Open-weight distribution, enterprise guardrails

GitHub's handling of Kimi K2.7 Code shows how open-weight AI is being absorbed by enterprise software. The model weights may be available for download, and Moonshot may market the model as open-source, but the product surface inside Copilot is a governed, Azure-hosted service with usage-based billing and admin policy controls. (github.blog)

That matters for procurement. A developer experimenting locally with a Hugging Face model faces different questions than an enterprise enabling a Chinese model provider inside a Microsoft-owned coding assistant. GitHub's answer is to make the option available, keep it off by default for managed accounts, and let administrators decide whether their organization's security and data rules allow it. (github.blog)

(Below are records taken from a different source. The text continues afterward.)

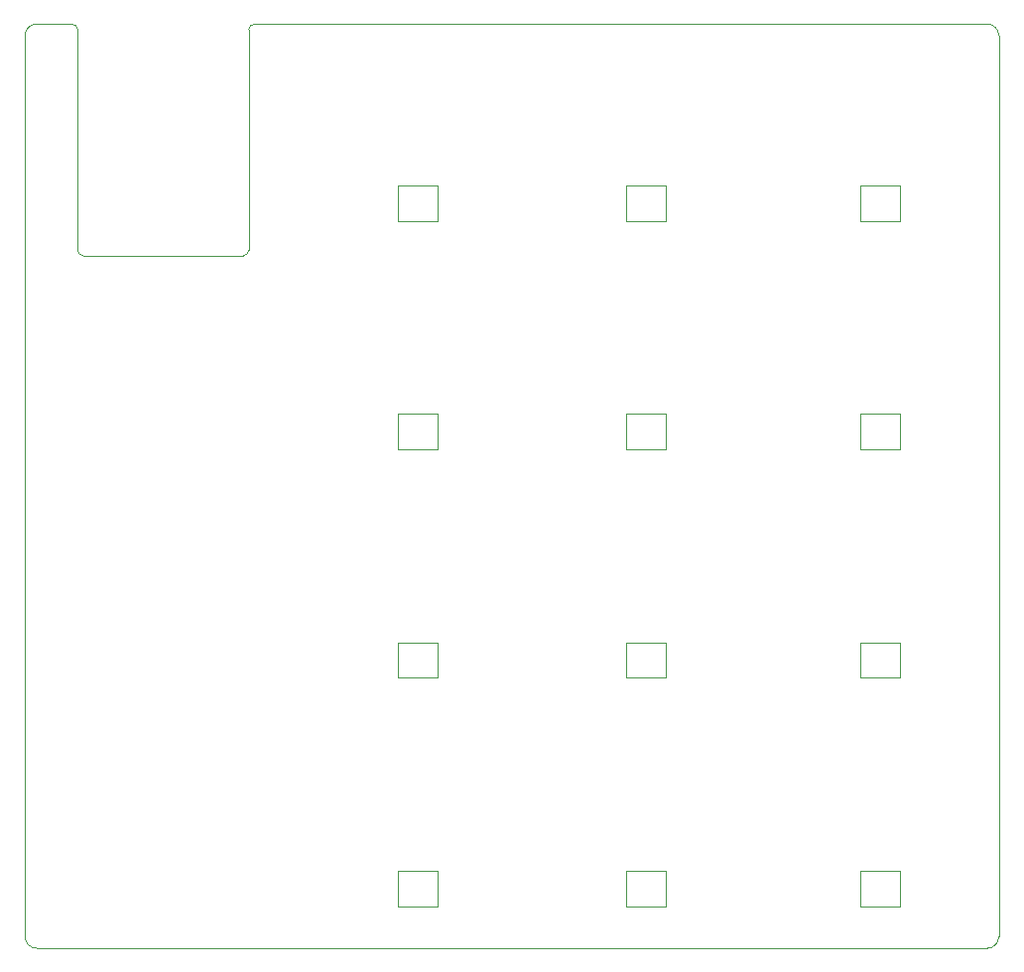
<source format=gbr>
%TF.GenerationSoftware,KiCad,Pcbnew,7.0.1-0*%
%TF.CreationDate,2023-12-29T19:29:48+00:00*%
%TF.ProjectId,3x4-macropad,3378342d-6d61-4637-926f-7061642e6b69,rev?*%
%TF.SameCoordinates,Original*%
%TF.FileFunction,Profile,NP*%
%FSLAX46Y46*%
G04 Gerber Fmt 4.6, Leading zero omitted, Abs format (unit mm)*
G04 Created by KiCad (PCBNEW 7.0.1-0) date 2023-12-29 19:29:48*
%MOMM*%
%LPD*%
G01*
G04 APERTURE LIST*
%TA.AperFunction,Profile*%
%ADD10C,0.100000*%
%TD*%
%TA.AperFunction,Profile*%
%ADD11C,0.050000*%
%TD*%
G04 APERTURE END LIST*
D10*
X132000000Y-31700000D02*
G75*
G03*
X131500000Y-31200000I-500000J0D01*
G01*
X209600000Y-110100000D02*
G75*
G03*
X210600000Y-109100000I0J1000000D01*
G01*
X127500000Y-109100000D02*
G75*
G03*
X128500000Y-110100000I1000000J0D01*
G01*
X132000000Y-50500000D02*
G75*
G03*
X132500000Y-51000000I500000J0D01*
G01*
X210600000Y-109100000D02*
X210600000Y-32200000D01*
X146100000Y-51000000D02*
G75*
G03*
X146600000Y-50500000I0J500000D01*
G01*
X209600000Y-110100000D02*
X128500000Y-110100000D01*
X127500000Y-32200000D02*
X127500000Y-109100000D01*
X128500000Y-31200000D02*
X131500000Y-31200000D01*
X146600000Y-46800000D02*
X146600000Y-50500000D01*
X132000000Y-31700000D02*
X132000000Y-46800000D01*
X209600000Y-31200000D02*
X147100000Y-31200000D01*
X128500000Y-31200000D02*
G75*
G03*
X127500000Y-32200000I0J-1000000D01*
G01*
X132000000Y-46800000D02*
X132000000Y-50500000D01*
X147100000Y-31200000D02*
G75*
G03*
X146600000Y-31700000I0J-500000D01*
G01*
X210600000Y-32200000D02*
G75*
G03*
X209600000Y-31200000I-1000000J0D01*
G01*
X146600000Y-46800000D02*
X146600000Y-31700000D01*
X132500000Y-51000000D02*
X146100000Y-51000000D01*
D11*
%TO.C,LED11*%
X182200000Y-45000000D02*
X182200000Y-48000000D01*
X178800000Y-48000000D02*
X182200000Y-48000000D01*
X178800000Y-48000000D02*
X178800000Y-45000000D01*
X178800000Y-45000000D02*
X182200000Y-45000000D01*
%TO.C,LED3*%
X202200000Y-103500000D02*
X202200000Y-106500000D01*
X198800000Y-106500000D02*
X202200000Y-106500000D01*
X198800000Y-106500000D02*
X198800000Y-103500000D01*
X198800000Y-103500000D02*
X202200000Y-103500000D01*
%TO.C,LED8*%
X182200000Y-64500000D02*
X182200000Y-67500000D01*
X178800000Y-67500000D02*
X182200000Y-67500000D01*
X178800000Y-67500000D02*
X178800000Y-64500000D01*
X178800000Y-64500000D02*
X182200000Y-64500000D01*
%TO.C,LED10*%
X202200000Y-45000000D02*
X202200000Y-48000000D01*
X198800000Y-48000000D02*
X202200000Y-48000000D01*
X198800000Y-48000000D02*
X198800000Y-45000000D01*
X198800000Y-45000000D02*
X202200000Y-45000000D01*
%TO.C,LED9*%
X202200000Y-64500000D02*
X202200000Y-67500000D01*
X198800000Y-67500000D02*
X202200000Y-67500000D01*
X198800000Y-67500000D02*
X198800000Y-64500000D01*
X198800000Y-64500000D02*
X202200000Y-64500000D01*
%TO.C,LED12*%
X162700000Y-45000000D02*
X162700000Y-48000000D01*
X159300000Y-48000000D02*
X162700000Y-48000000D01*
X159300000Y-48000000D02*
X159300000Y-45000000D01*
X159300000Y-45000000D02*
X162700000Y-45000000D01*
%TO.C,LED4*%
X202200000Y-84000000D02*
X202200000Y-87000000D01*
X198800000Y-87000000D02*
X202200000Y-87000000D01*
X198800000Y-87000000D02*
X198800000Y-84000000D01*
X198800000Y-84000000D02*
X202200000Y-84000000D01*
%TO.C,LED6*%
X162700000Y-84000000D02*
X162700000Y-87000000D01*
X159300000Y-87000000D02*
X162700000Y-87000000D01*
X159300000Y-87000000D02*
X159300000Y-84000000D01*
X159300000Y-84000000D02*
X162700000Y-84000000D01*
%TO.C,LED2*%
X182200000Y-103500000D02*
X182200000Y-106500000D01*
X178800000Y-106500000D02*
X182200000Y-106500000D01*
X178800000Y-106500000D02*
X178800000Y-103500000D01*
X178800000Y-103500000D02*
X182200000Y-103500000D01*
%TO.C,LED1*%
X162700000Y-103500000D02*
X162700000Y-106500000D01*
X159300000Y-106500000D02*
X162700000Y-106500000D01*
X159300000Y-106500000D02*
X159300000Y-103500000D01*
X159300000Y-103500000D02*
X162700000Y-103500000D01*
%TO.C,LED5*%
X182200000Y-84000000D02*
X182200000Y-87000000D01*
X178800000Y-87000000D02*
X182200000Y-87000000D01*
X178800000Y-87000000D02*
X178800000Y-84000000D01*
X178800000Y-84000000D02*
X182200000Y-84000000D01*
%TO.C,LED7*%
X162700000Y-64500000D02*
X162700000Y-67500000D01*
X159300000Y-67500000D02*
X162700000Y-67500000D01*
X159300000Y-67500000D02*
X159300000Y-64500000D01*
X159300000Y-64500000D02*
X162700000Y-64500000D01*
%TD*%
M02*

</source>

The release also lands at a point when AI coding tools are widening from autocomplete into agents, review systems and repo-aware workflows. RuntimeWire has tracked that shift from the bottom up, including Treedocs' attempt to make repo maps fail when they go stale and AISlop's GitHub Action for catching AI-generated code smells. Kimi's Copilot slot sits on the other end of the same market: model vendors want placement inside the tools developers already use, while small teams are building quality gates around the code those models generate.

Moonshot's valuation depends on distribution

Moonshot has raised enough money that distribution is no longer a side quest. TechCrunch reported on May 7 that Moonshot raised about $2 billion at a $20 billion valuation, citing a Huafeng Capital post and saying the round was led by Long-Z Investments, Meituan's venture arm, with Tsinghua Capital, China Mobile and CPE Yuanfeng participating. The same report said Moonshot's annual recurring revenue topped $200 million in April, also based on Huafeng's post. (techcrunch.com)

That financing history gives the Copilot integration sharper meaning. Moonshot is competing with OpenAI, Anthropic, Google, DeepSeek, Alibaba, ByteDance, Zhipu and MiniMax in a market where frontier capability is expensive and model margins are pressured by falling inference prices. A selectable seat in Copilot gives Moonshot a path to developer usage that does not depend solely on users discovering Kimi's own apps, APIs or CLI.

Moonshot's earlier rise was also built around context length. TechCrunch reported in February 2024 that Moonshot had raised more than $1 billion in a Series B round at a reported $2.5 billion valuation, after launching Kimi in China in October 2023 with an emphasis on long input handling. That report named Yang as the founder alongside Zhou Xinyu and Wu Yuxin, and tied the company's name to Pink Floyd's "The Dark Side of the Moon," Yang's favorite album. (techcrunch.com)

The July 1 Copilot rollout makes the next test less romantic and more operational. Developers will measure Kimi K2.7 Code by whether it completes real work cheaply and reliably inside a familiar tool. Enterprise buyers will measure GitHub's implementation by whether governance, billing and model visibility are clean enough to let another provider into their software supply chain.

For Yang, that is a useful place to be. Moonshot's founding bet was that long-context models could create new product surfaces. Copilot turns that bet into a menu item, where the model has to compete task by task against the incumbents developers already know.